### Exercise inputs:
######

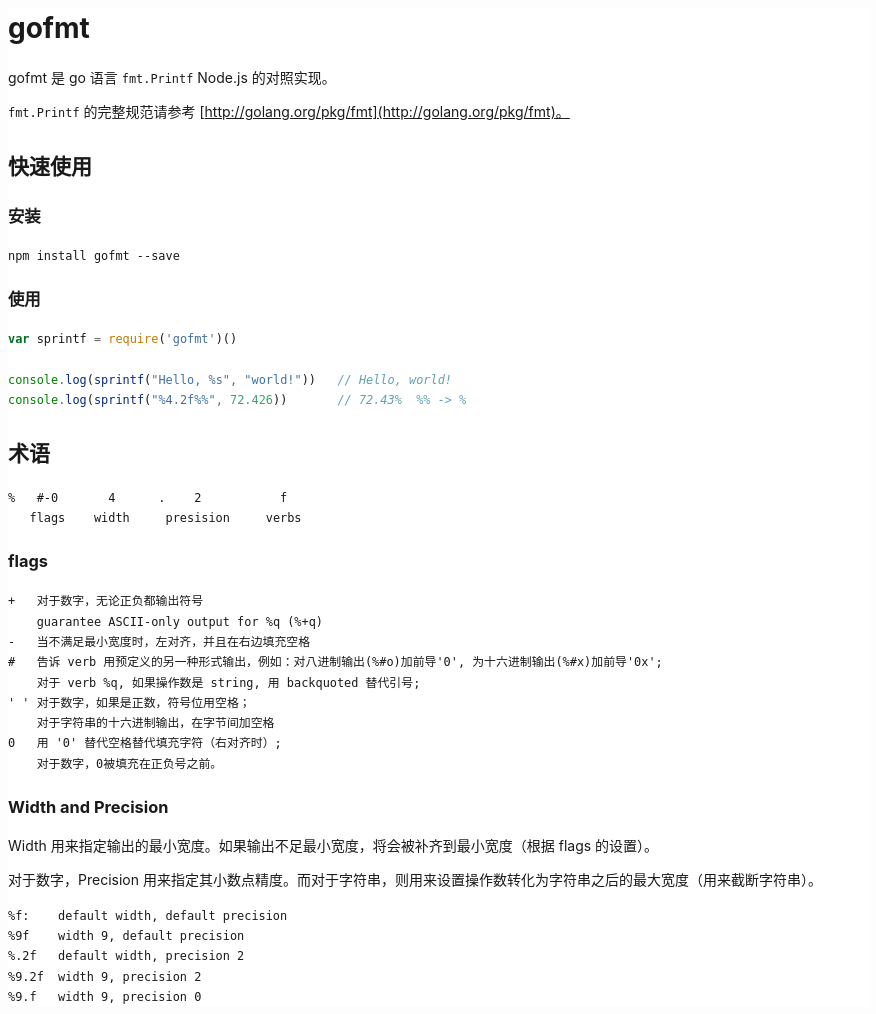 # gofmt

gofmt 是 go 语言 `fmt.Printf` Node.js 的对照实现。

`fmt.Printf` 的完整规范请参考 [http://golang.org/pkg/fmt](http://golang.org/pkg/fmt)。

## 快速使用

### 安装

`npm install gofmt --save`

### 使用

``` js
var sprintf = require('gofmt')()

console.log(sprintf("Hello, %s", "world!"))   // Hello, world!
console.log(sprintf("%4.2f%%", 72.426))       // 72.43%  %% -> %
```

## 术语

```
%   #-0       4      .    2           f
   flags    width     presision     verbs
```

### flags

```
+   对于数字，无论正负都输出符号
    guarantee ASCII-only output for %q (%+q)
-   当不满足最小宽度时，左对齐，并且在右边填充空格
#   告诉 verb 用预定义的另一种形式输出，例如：对八进制输出(%#o)加前导'0', 为十六进制输出(%#x)加前导'0x';
    对于 verb %q, 如果操作数是 string, 用 backquoted 替代引号;
' ' 对于数字，如果是正数，符号位用空格；
    对于字符串的十六进制输出，在字节间加空格
0   用 '0' 替代空格替代填充字符（右对齐时）;
    对于数字，0被填充在正负号之前。
```

### Width and Precision

Width 用来指定输出的最小宽度。如果输出不足最小宽度，将会被补齐到最小宽度（根据 flags 的设置）。

对于数字，Precision 用来指定其小数点精度。而对于字符串，则用来设置操作数转化为字符串之后的最大宽度（用来截断字符串）。

```
%f:    default width, default precision
%9f    width 9, default precision
%.2f   default width, precision 2
%9.2f  width 9, precision 2
%9.f   width 9, precision 0
```

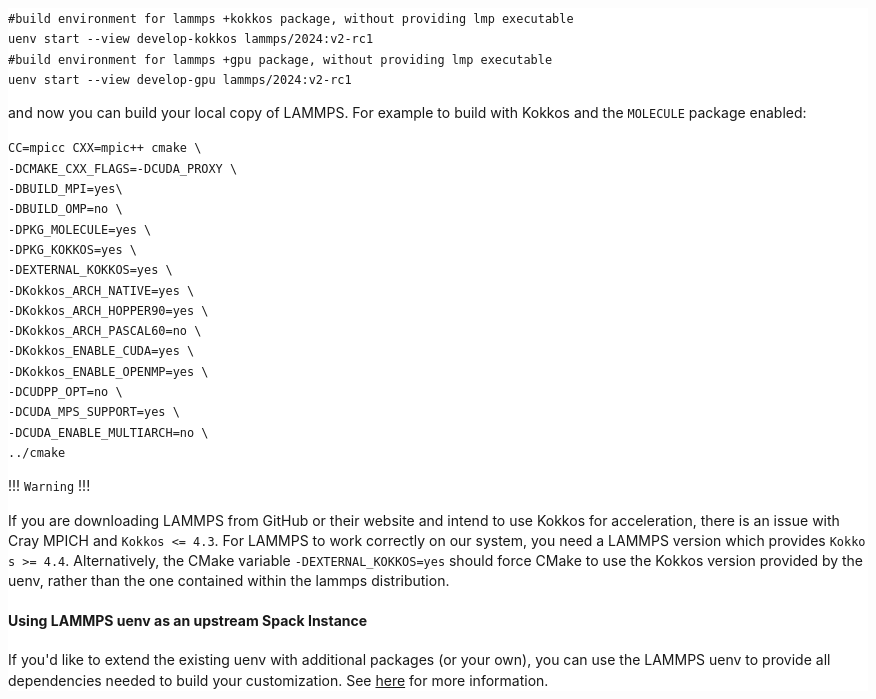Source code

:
 ```
#build environment for lammps +kokkos package, without providing lmp executable
uenv start --view develop-kokkos lammps/2024:v2-rc1
#build environment for lammps +gpu package, without providing lmp executable
uenv start --view develop-gpu lammps/2024:v2-rc1
```

and now you can build your local copy of LAMMPS. 
For example to build with Kokkos and the `MOLECULE` package enabled:

```
CC=mpicc CXX=mpic++ cmake \
-DCMAKE_CXX_FLAGS=-DCUDA_PROXY \
-DBUILD_MPI=yes\
-DBUILD_OMP=no \
-DPKG_MOLECULE=yes \
-DPKG_KOKKOS=yes \
-DEXTERNAL_KOKKOS=yes \
-DKokkos_ARCH_NATIVE=yes \
-DKokkos_ARCH_HOPPER90=yes \
-DKokkos_ARCH_PASCAL60=no \
-DKokkos_ENABLE_CUDA=yes \
-DKokkos_ENABLE_OPENMP=yes \
-DCUDPP_OPT=no \
-DCUDA_MPS_SUPPORT=yes \
-DCUDA_ENABLE_MULTIARCH=no \
../cmake  
```

!!! `Warning` !!!

If you are downloading LAMMPS from GitHub or their website and intend to use Kokkos for acceleration, there is an issue with Cray MPICH and `Kokkos <= 4.3`. 
For LAMMPS to work correctly on our system, you need a LAMMPS version which provides `Kokkos >= 4.4`. 
Alternatively, the CMake variable `-DEXTERNAL_KOKKOS=yes` should force CMake to use the Kokkos version provided by the uenv, rather than the one contained within the lammps distribution.

#### Using LAMMPS uenv as an upstream Spack Instance

If you'd like to extend the existing uenv with additional packages (or your own), you can use the LAMMPS uenv to provide all dependencies needed to build your customization. See [here](https://eth-cscs.github.io/alps-uenv/tutorial-spack) for more information.



[LAMMPS]: https://www.lammps.org
[GNU Public License]: http://www.gnu.org/copyleft/gpl.html
[uenv]: https://eth-cscs.github.io/cscs-docs/software/uenv
[SLURM]: https://eth-cscs.github.io/cscs-docs/running/slurm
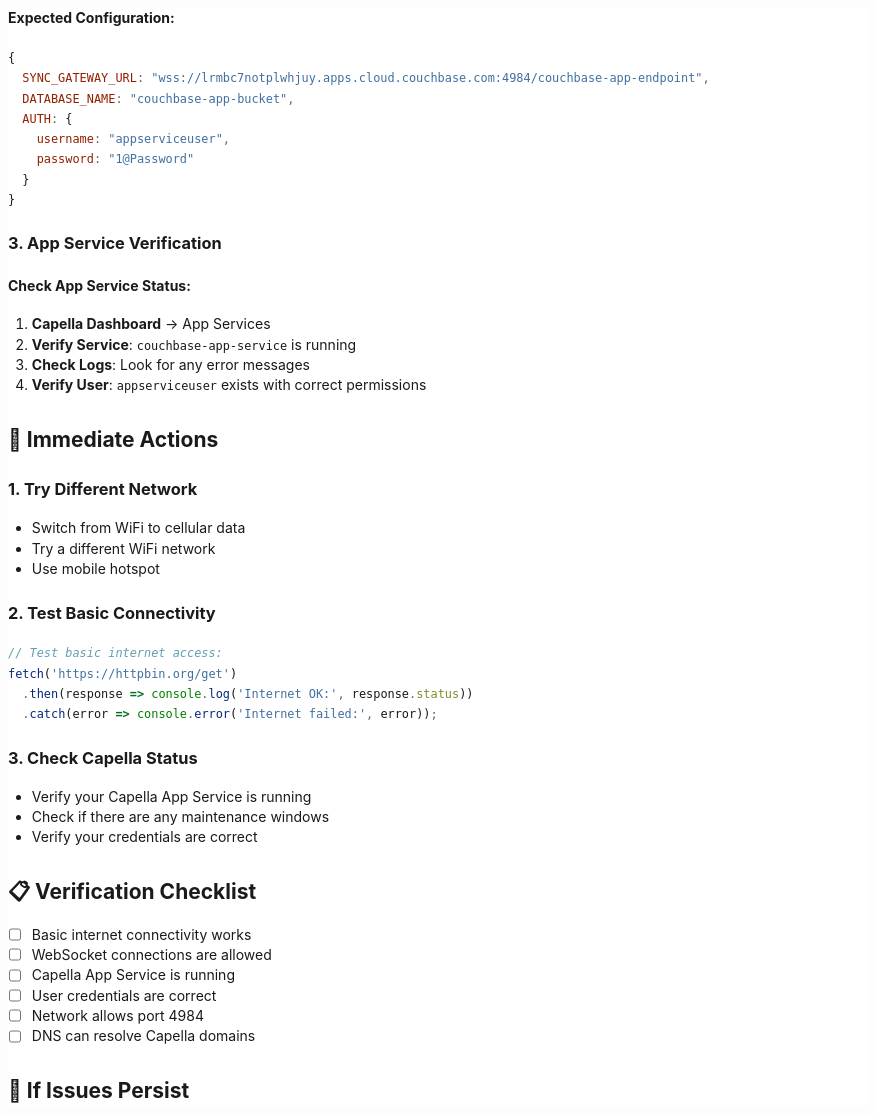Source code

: #### **Expected Configuration:**
```javascript
{
  SYNC_GATEWAY_URL: "wss://lrmbc7notplwhjuy.apps.cloud.couchbase.com:4984/couchbase-app-endpoint",
  DATABASE_NAME: "couchbase-app-bucket",
  AUTH: {
    username: "appserviceuser",
    password: "1@Password"
  }
}
```

### **3. App Service Verification**

#### **Check App Service Status:**
1. **Capella Dashboard** → App Services
2. **Verify Service**: `couchbase-app-service` is running
3. **Check Logs**: Look for any error messages
4. **Verify User**: `appserviceuser` exists with correct permissions

## 🎯 **Immediate Actions**

### **1. Try Different Network**
- Switch from WiFi to cellular data
- Try a different WiFi network
- Use mobile hotspot

### **2. Test Basic Connectivity**
```javascript
// Test basic internet access:
fetch('https://httpbin.org/get')
  .then(response => console.log('Internet OK:', response.status))
  .catch(error => console.error('Internet failed:', error));
```

### **3. Check Capella Status**
- Verify your Capella App Service is running
- Check if there are any maintenance windows
- Verify your credentials are correct

## 📋 **Verification Checklist**

- [ ] Basic internet connectivity works
- [ ] WebSocket connections are allowed
- [ ] Capella App Service is running
- [ ] User credentials are correct
- [ ] Network allows port 4984
- [ ] DNS can resolve Capella domains

## 🔧 **If Issues Persist**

######

### Activity:
Give the data again exactly, without pictures.

### Solution to this task:
 # gofmt

gofmt 是 go 语言 `fmt.Printf` Node.js 的对照实现。

`fmt.Printf` 的完整规范请参考 [http://golang.org/pkg/fmt](http://golang.org/pkg/fmt)。

## 快速使用

### 安装

`npm install gofmt --save`

### 使用

``` js
var sprintf = require('gofmt')()

console.log(sprintf("Hello, %s", "world!"))   // Hello, world!
console.log(sprintf("%4.2f%%", 72.426))       // 72.43%  %% -> %
```

## 术语

```
%   #-0       4      .    2           f
   flags    width     presision     verbs
```

### flags

```
+   对于数字，无论正负都输出符号
    guarantee ASCII-only output for %q (%+q)
-   当不满足最小宽度时，左对齐，并且在右边填充空格
#   告诉 verb 用预定义的另一种形式输出，例如：对八进制输出(%#o)加前导'0', 为十六进制输出(%#x)加前导'0x';
    对于 verb %q, 如果操作数是 string, 用 backquoted 替代引号;
' ' 对于数字，如果是正数，符号位用空格；
    对于字符串的十六进制输出，在字节间加空格
0   用 '0' 替代空格替代填充字符（右对齐时）;
    对于数字，0被填充在正负号之前。
```

### Width and Precision

Width 用来指定输出的最小宽度。如果输出不足最小宽度，将会被补齐到最小宽度（根据 flags 的设置）。

对于数字，Precision 用来指定其小数点精度。而对于字符串，则用来设置操作数转化为字符串之后的最大宽度（用来截断字符串）。

```
%f:    default width, default precision
%9f    width 9, default precision
%.2f   default width, precision 2
%9.2f  width 9, precision 2
%9.f   width 9, precision 0
```

Source code

:
 ```
#build environment for lammps +kokkos package, without providing lmp executable
uenv start --view develop-kokkos lammps/2024:v2-rc1
#build environment for lammps +gpu package, without providing lmp executable
uenv start --view develop-gpu lammps/2024:v2-rc1
```

and now you can build your local copy of LAMMPS. 
For example to build with Kokkos and the `MOLECULE` package enabled:

```
CC=mpicc CXX=mpic++ cmake \
-DCMAKE_CXX_FLAGS=-DCUDA_PROXY \
-DBUILD_MPI=yes\
-DBUILD_OMP=no \
-DPKG_MOLECULE=yes \
-DPKG_KOKKOS=yes \
-DEXTERNAL_KOKKOS=yes \
-DKokkos_ARCH_NATIVE=yes \
-DKokkos_ARCH_HOPPER90=yes \
-DKokkos_ARCH_PASCAL60=no \
-DKokkos_ENABLE_CUDA=yes \
-DKokkos_ENABLE_OPENMP=yes \
-DCUDPP_OPT=no \
-DCUDA_MPS_SUPPORT=yes \
-DCUDA_ENABLE_MULTIARCH=no \
../cmake  
```

!!! `Warning` !!!

If you are downloading LAMMPS from GitHub or their website and intend to use Kokkos for acceleration, there is an issue with Cray MPICH and `Kokkos <= 4.3`. 
For LAMMPS to work correctly on our system, you need a LAMMPS version which provides `Kokkos >= 4.4`. 
Alternatively, the CMake variable `-DEXTERNAL_KOKKOS=yes` should force CMake to use the Kokkos version provided by the uenv, rather than the one contained within the lammps distribution.

#### Using LAMMPS uenv as an upstream Spack Instance

If you'd like to extend the existing uenv with additional packages (or your own), you can use the LAMMPS uenv to provide all dependencies needed to build your customization. See [here](https://eth-cscs.github.io/alps-uenv/tutorial-spack) for more information.



[LAMMPS]: https://www.lammps.org
[GNU Public License]: http://www.gnu.org/copyleft/gpl.html
[uenv]: https://eth-cscs.github.io/cscs-docs/software/uenv
[SLURM]: https://eth-cscs.github.io/cscs-docs/running/slurm
Source code

: #### **Expected Configuration:**
```javascript
{
  SYNC_GATEWAY_URL: "wss://lrmbc7notplwhjuy.apps.cloud.couchbase.com:4984/couchbase-app-endpoint",
  DATABASE_NAME: "couchbase-app-bucket",
  AUTH: {
    username: "appserviceuser",
    password: "1@Password"
  }
}
```

### **3. App Service Verification**

#### **Check App Service Status:**
1. **Capella Dashboard** → App Services
2. **Verify Service**: `couchbase-app-service` is running
3. **Check Logs**: Look for any error messages
4. **Verify User**: `appserviceuser` exists with correct permissions

## 🎯 **Immediate Actions**

### **1. Try Different Network**
- Switch from WiFi to cellular data
- Try a different WiFi network
- Use mobile hotspot

### **2. Test Basic Connectivity**
```javascript
// Test basic internet access:
fetch('https://httpbin.org/get')
  .then(response => console.log('Internet OK:', response.status))
  .catch(error => console.error('Internet failed:', error));
```

### **3. Check Capella Status**
- Verify your Capella App Service is running
- Check if there are any maintenance windows
- Verify your credentials are correct

## 📋 **Verification Checklist**

- [ ] Basic internet connectivity works
- [ ] WebSocket connections are allowed
- [ ] Capella App Service is running
- [ ] User credentials are correct
- [ ] Network allows port 4984
- [ ] DNS can resolve Capella domains

## 🔧 **If Issues Persist**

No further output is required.